## WHAT NEEDS TO BE DONE
Reproduce the records below with every "website" swapped for "web page" and everything else unchanged. Leave the pictures out of your answer.
○ ○ ○
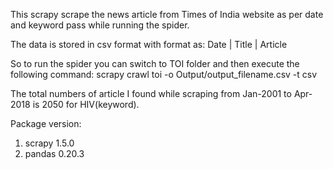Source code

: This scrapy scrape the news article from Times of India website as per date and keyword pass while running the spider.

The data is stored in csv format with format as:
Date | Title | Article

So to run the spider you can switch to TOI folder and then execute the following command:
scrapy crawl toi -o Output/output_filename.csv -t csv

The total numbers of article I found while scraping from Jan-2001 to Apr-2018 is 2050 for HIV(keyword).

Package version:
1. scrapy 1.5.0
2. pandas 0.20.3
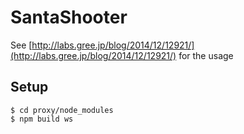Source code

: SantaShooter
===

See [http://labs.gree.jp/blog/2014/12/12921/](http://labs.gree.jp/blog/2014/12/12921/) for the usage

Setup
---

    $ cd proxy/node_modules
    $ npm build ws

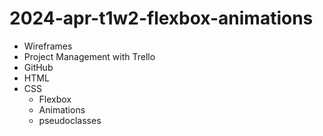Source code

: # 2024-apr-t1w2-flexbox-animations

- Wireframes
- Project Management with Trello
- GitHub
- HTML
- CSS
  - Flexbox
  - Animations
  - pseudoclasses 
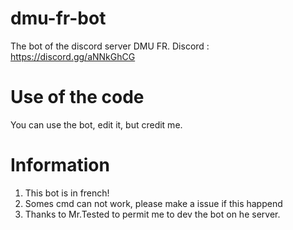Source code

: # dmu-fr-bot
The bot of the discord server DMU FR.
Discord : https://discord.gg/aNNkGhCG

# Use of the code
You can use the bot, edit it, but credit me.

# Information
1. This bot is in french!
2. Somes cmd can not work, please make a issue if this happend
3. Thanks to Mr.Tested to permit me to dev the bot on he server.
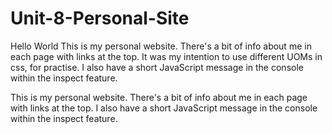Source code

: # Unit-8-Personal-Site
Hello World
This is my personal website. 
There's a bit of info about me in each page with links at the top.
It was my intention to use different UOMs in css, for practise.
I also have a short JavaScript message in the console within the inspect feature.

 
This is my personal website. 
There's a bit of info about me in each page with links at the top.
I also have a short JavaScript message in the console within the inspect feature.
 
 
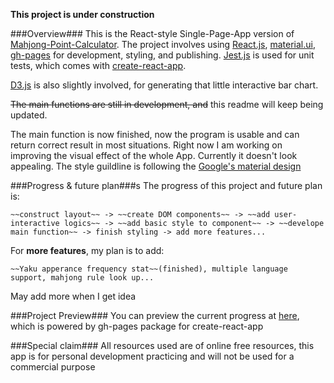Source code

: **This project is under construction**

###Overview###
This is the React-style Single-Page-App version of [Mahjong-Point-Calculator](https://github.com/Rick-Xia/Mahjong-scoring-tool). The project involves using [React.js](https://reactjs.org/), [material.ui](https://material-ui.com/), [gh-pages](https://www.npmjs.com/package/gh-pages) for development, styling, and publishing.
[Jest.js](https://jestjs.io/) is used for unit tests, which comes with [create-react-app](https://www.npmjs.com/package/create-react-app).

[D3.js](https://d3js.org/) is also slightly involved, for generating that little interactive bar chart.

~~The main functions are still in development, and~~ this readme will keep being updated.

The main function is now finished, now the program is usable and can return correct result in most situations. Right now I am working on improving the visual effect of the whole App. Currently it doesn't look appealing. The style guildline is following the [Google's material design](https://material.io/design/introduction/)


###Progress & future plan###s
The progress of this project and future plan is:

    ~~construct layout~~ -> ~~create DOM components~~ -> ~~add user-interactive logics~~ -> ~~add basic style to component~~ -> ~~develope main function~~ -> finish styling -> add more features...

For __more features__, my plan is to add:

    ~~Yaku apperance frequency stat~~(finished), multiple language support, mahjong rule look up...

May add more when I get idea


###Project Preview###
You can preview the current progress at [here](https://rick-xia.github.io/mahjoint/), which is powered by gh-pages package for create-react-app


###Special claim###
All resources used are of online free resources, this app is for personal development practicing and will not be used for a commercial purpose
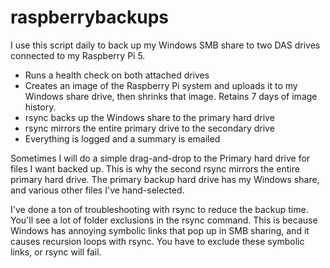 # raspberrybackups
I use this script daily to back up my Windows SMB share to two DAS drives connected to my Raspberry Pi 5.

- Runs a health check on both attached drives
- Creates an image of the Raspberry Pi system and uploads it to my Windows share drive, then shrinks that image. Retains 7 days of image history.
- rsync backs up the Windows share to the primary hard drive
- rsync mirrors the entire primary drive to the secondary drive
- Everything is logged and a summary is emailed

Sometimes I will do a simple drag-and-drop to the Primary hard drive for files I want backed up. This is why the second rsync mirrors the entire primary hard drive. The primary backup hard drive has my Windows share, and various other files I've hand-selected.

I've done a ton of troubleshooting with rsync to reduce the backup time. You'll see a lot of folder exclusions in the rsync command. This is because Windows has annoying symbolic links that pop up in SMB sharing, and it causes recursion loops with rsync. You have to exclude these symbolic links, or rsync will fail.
○ ○ ○
## RESPONSE TO THIS TASK
Source code

: This scrapy scrape the news article from Times of India web page as per date and keyword pass while running the spider.

The data is stored in csv format with format as:
Date | Title | Article

So to run the spider you can switch to TOI folder and then execute the following command:
scrapy crawl toi -o Output/output_filename.csv -t csv

The total numbers of article I found while scraping from Jan-2001 to Apr-2018 is 2050 for HIV(keyword).

Package version:
1. scrapy 1.5.0
2. pandas 0.20.3
Source code

: SantaShooter
===

See [http://labs.gree.jp/blog/2014/12/12921/](http://labs.gree.jp/blog/2014/12/12921/) for the usage

Setup
---

    $ cd proxy/node_modules
    $ npm build ws

Source code

: # 2024-apr-t1w2-flexbox-animations

- Wireframes
- Project Management with Trello
- GitHub
- HTML
- CSS
  - Flexbox
  - Animations
  - pseudoclasses 
Source code

: # dmu-fr-bot
The bot of the discord server DMU FR.
Discord : https://discord.gg/aNNkGhCG

# Use of the code
You can use the bot, edit it, but credit me.

# Information
1. This bot is in french!
2. Somes cmd can not work, please make a issue if this happend
3. Thanks to Mr.Tested to permit me to dev the bot on he server.
Source code

: # Unit-8-Personal-Site
Hello World
This is my personal web page. 
There's a bit of info about me in each page with links at the top.
It was my intention to use different UOMs in css, for practise.
I also have a short JavaScript message in the console within the inspect feature.

 
This is my personal web page. 
There's a bit of info about me in each page with links at the top.
I also have a short JavaScript message in the console within the inspect feature.
 
 
Source code

: **This project is under construction**

###Overview###
This is the React-style Single-Page-App version of [Mahjong-Point-Calculator](https://github.com/Rick-Xia/Mahjong-scoring-tool). The project involves using [React.js](https://reactjs.org/), [material.ui](https://material-ui.com/), [gh-pages](https://www.npmjs.com/package/gh-pages) for development, styling, and publishing.
[Jest.js](https://jestjs.io/) is used for unit tests, which comes with [create-react-app](https://www.npmjs.com/package/create-react-app).

[D3.js](https://d3js.org/) is also slightly involved, for generating that little interactive bar chart.

~~The main functions are still in development, and~~ this readme will keep being updated.

The main function is now finished, now the program is usable and can return correct result in most situations. Right now I am working on improving the visual effect of the whole App. Currently it doesn't look appealing. The style guildline is following the [Google's material design](https://material.io/design/introduction/)


###Progress & future plan###s
The progress of this project and future plan is:

    ~~construct layout~~ -> ~~create DOM components~~ -> ~~add user-interactive logics~~ -> ~~add basic style to component~~ -> ~~develope main function~~ -> finish styling -> add more features...

For __more features__, my plan is to add:

    ~~Yaku apperance frequency stat~~(finished), multiple language support, mahjong rule look up...

May add more when I get idea


###Project Preview###
You can preview the current progress at [here](https://rick-xia.github.io/mahjoint/), which is powered by gh-pages package for create-react-app


###Special claim###
All resources used are of online free resources, this app is for personal development practicing and will not be used for a commercial purpose
 # raspberrybackups
I use this script daily to back up my Windows SMB share to two DAS drives connected to my Raspberry Pi 5.

- Runs a health check on both attached drives
- Creates an image of the Raspberry Pi system and uploads it to my Windows share drive, then shrinks that image. Retains 7 days of image history.
- rsync backs up the Windows share to the primary hard drive
- rsync mirrors the entire primary drive to the secondary drive
- Everything is logged and a summary is emailed

Sometimes I will do a simple drag-and-drop to the Primary hard drive for files I want backed up. This is why the second rsync mirrors the entire primary hard drive. The primary backup hard drive has my Windows share, and various other files I've hand-selected.

I've done a ton of troubleshooting with rsync to reduce the backup time. You'll see a lot of folder exclusions in the rsync command. This is because Windows has annoying symbolic links that pop up in SMB sharing, and it causes recursion loops with rsync. You have to exclude these symbolic links, or rsync will fail.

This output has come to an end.